Hello everyone! I encountered a problem where the amd integrated graphics card was not working properly (I think so). My devices are amd 6750xt,7800x3d and fedora43.
Sometimes when I’m using vscode, it suddenly freezes. One of the vscode threads becomes a zombie thread and cannot be killed. At this point, through btop, it can be seen that the graphics card is working normally, but the memory of the integrated graphics card remains at about 200M, even if vscode is turned off. Under normal circumstances, enabling and disabling vscode will affect the video memory of the integrated graphics. At this point, vscode cannot be reopened either. After adding --disable-gpu, it can be run.
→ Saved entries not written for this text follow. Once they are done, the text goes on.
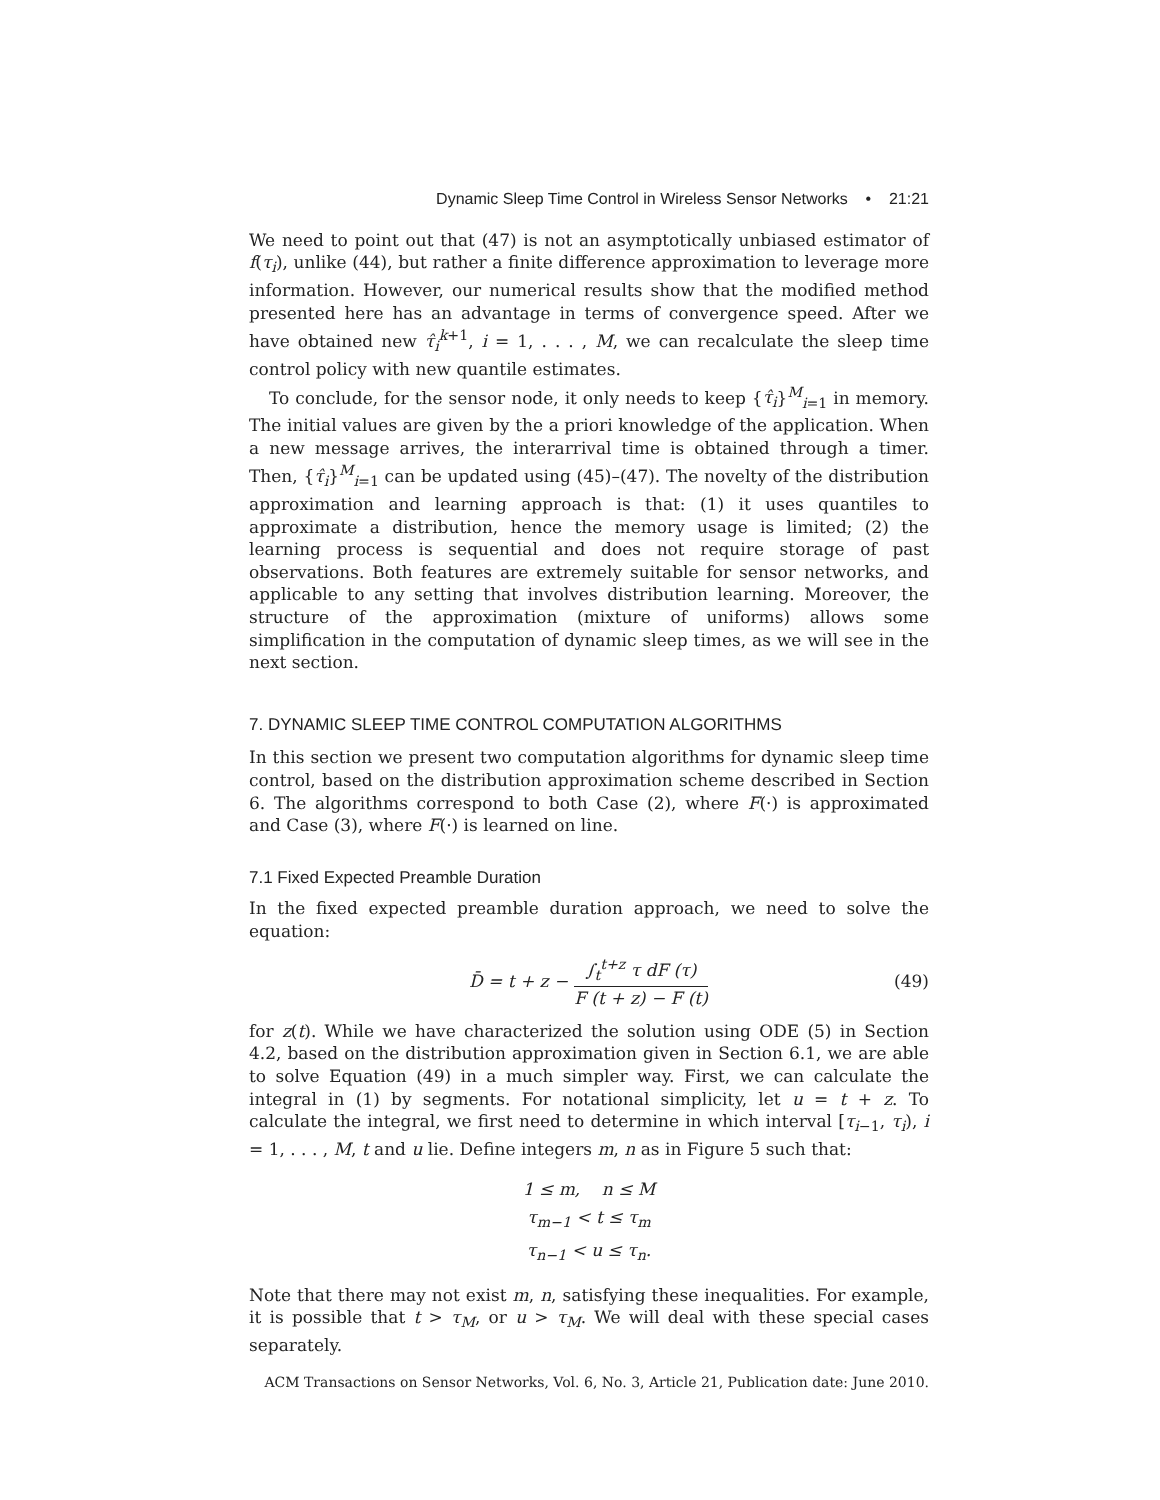Dynamic Sleep Time Control in Wireless Sensor Networks • 21:21
We need to point out that (47) is not an asymptotically unbiased estimator of f(τ<sub>i</sub>), unlike (44), but rather a finite difference approximation to leverage more information. However, our numerical results show that the modified method presented here has an advantage in terms of convergence speed. After we have obtained new τ̂<sub>i</sub><sup>k</sup><sup>+1</sup>, i = 1, . . . , M, we can recalculate the sleep time control policy with new quantile estimates.
To conclude, for the sensor node, it only needs to keep {τ̂<sub>i</sub>}<sup>M</sup><sub>i=1</sub> in memory. The initial values are given by the a priori knowledge of the application. When a new message arrives, the interarrival time is obtained through a timer. Then, {τ̂<sub>i</sub>}<sup>M</sup><sub>i=1</sub> can be updated using (45)–(47). The novelty of the distribution approximation and learning approach is that: (1) it uses quantiles to approximate a distribution, hence the memory usage is limited; (2) the learning process is sequential and does not require storage of past observations. Both features are extremely suitable for sensor networks, and applicable to any setting that involves distribution learning. Moreover, the structure of the approximation (mixture of uniforms) allows some simplification in the computation of dynamic sleep times, as we will see in the next section.
7. DYNAMIC SLEEP TIME CONTROL COMPUTATION ALGORITHMS
In this section we present two computation algorithms for dynamic sleep time control, based on the distribution approximation scheme described in Section 6. The algorithms correspond to both Case (2), where F(·) is approximated and Case (3), where F(·) is learned on line.
7.1 Fixed Expected Preamble Duration
In the fixed expected preamble duration approach, we need to solve the equation:
D̄ = t + z − ∫<sub>t</sub><sup>t+z</sup> τ dF (τ) F (t + z) − F (t)
(49)
for z(t). While we have characterized the solution using ODE (5) in Section 4.2, based on the distribution approximation given in Section 6.1, we are able to solve Equation (49) in a much simpler way. First, we can calculate the integral in (1) by segments. For notational simplicity, let u = t + z. To calculate the integral, we first need to determine in which interval [τ<sub>i−1</sub>, τ<sub>i</sub>), i = 1, . . . , M, t and u lie. Define integers m, n as in Figure 5 such that:
1 ≤ m, n ≤ M
τ<sub>m−1</sub> < t ≤ τ<sub>m</sub>
τ<sub>n−1</sub> < u ≤ τ<sub>n</sub>.
Note that there may not exist m, n, satisfying these inequalities. For example, it is possible that t > τ<sub>M</sub>, or u > τ<sub>M</sub>. We will deal with these special cases separately.
ACM Transactions on Sensor Networks, Vol. 6, No. 3, Article 21, Publication date: June 2010.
But more importantly, at this time, it is impossible to restart the desktop, restart the computer or shut down the computer. As long as the above operations are performed, the host will not be shut down, but there will be no input on the display.
AI help me searching these log:
- device ID: 13:00.0 VGA compatible controller: Advanced Micro Devices, Inc. [AMD/ATI] Raphael [1002:164e] (rev cb)
- Micro-Star International Co., Ltd. [MSI] Device [1462:7d76]
- amdgpu
GPU reset failed
12月 09 21:17:57 192.168.1.5 kernel: amdgpu 0000:13:00.0: amdgpu: SMU: I'm not done with your previous command: SMN_C2PMSG_66:0x00000017 SMN_C2PMSG_82:0x00000000
12月 09 21:17:57 192.168.1.5 kernel: amdgpu 0000:13:00.0: amdgpu: Failed to disable gfxoff!
12月 09 21:18:01 192.168.1.5 kernel: amdgpu 0000:13:00.0: amdgpu: SMU: I'm not done with your previous command: SMN_C2PMSG_66:0x00000017 SMN_C2PMSG_82:0x00000000
12月 09 21:18:01 192.168.1.5 kernel: amdgpu 0000:13:00.0: amdgpu: Failed to disable smu features.
12月 09 21:18:02 192.168.1.5 kernel: amdgpu 0000:13:00.0: amdgpu: MODE2 reset
12月 09 21:18:06 192.168.1.5 kernel: amdgpu 0000:13:00.0: amdgpu: SMU: I'm not done with your previous command: SMN_C2PMSG_66:0x00000017 SMN_C2PMSG_82:0x00000000
12月 09 21:18:06 192.168.1.5 kernel: amdgpu 0000:13:00.0: amdgpu: Failed to mode reset!
12月 09 21:18:06 192.168.1.5 kernel: amdgpu 0000:13:00.0: amdgpu: Mode2 reset failed!
12月 09 21:18:06 192.168.1.5 kernel: amdgpu 0000:13:00.0: amdgpu: ASIC reset failed with error, -62 for drm dev, 0000:13:00.0
12月 09 21:18:06 192.168.1.5 kernel: amdgpu 0000:13:00.0: amdgpu: GPU reset end with ret = -62
12月 09 21:18:06 192.168.1.5 kernel: amdgpu 0000:13:00.0: amdgpu: GPU Recovery Failed: -62
GPU coredump
12月 09 21:18:16 192.168.1.5 kernel: amdgpu 0000:13:00.0: amdgpu: Dumping IP State
12月 09 21:18:16 192.168.1.5 kernel: amdgpu 0000:13:00.0: amdgpu: Dumping IP State Completed
12月 09 21:18:16 192.168.1.5 kernel: amdgpu 0000:13:00.0: amdgpu: [drm] AMDGPU device coredump file has been created
12月 09 21:18:16 192.168.1.5 kernel: amdgpu 0000:13:00.0: amdgpu: [drm] Check your /sys/class/drm/card0/device/devcoredump/data
12月 09 21:18:16 192.168.1.5 kernel: amdgpu 0000:13:00.0: amdgpu: ring gfx_0.0.0 timeout, signaled seq=47934, emitted seq=47934
12月 09 21:18:16 192.168.1.5 kernel: amdgpu 0000:13:00.0: amdgpu: Starting gfx_0.0.0 ring reset
12月 09 21:18:16 192.168.1.5 kernel: amdgpu 0000:13:00.0: amdgpu: Ring gfx_0.0.0 reset failed
12月 09 21:18:16 192.168.1.5 kernel: amdgpu 0000:13:00.0: amdgpu: GPU reset begin!
I’m not sure whether these logs are enough. Could someone tell me how to solve this?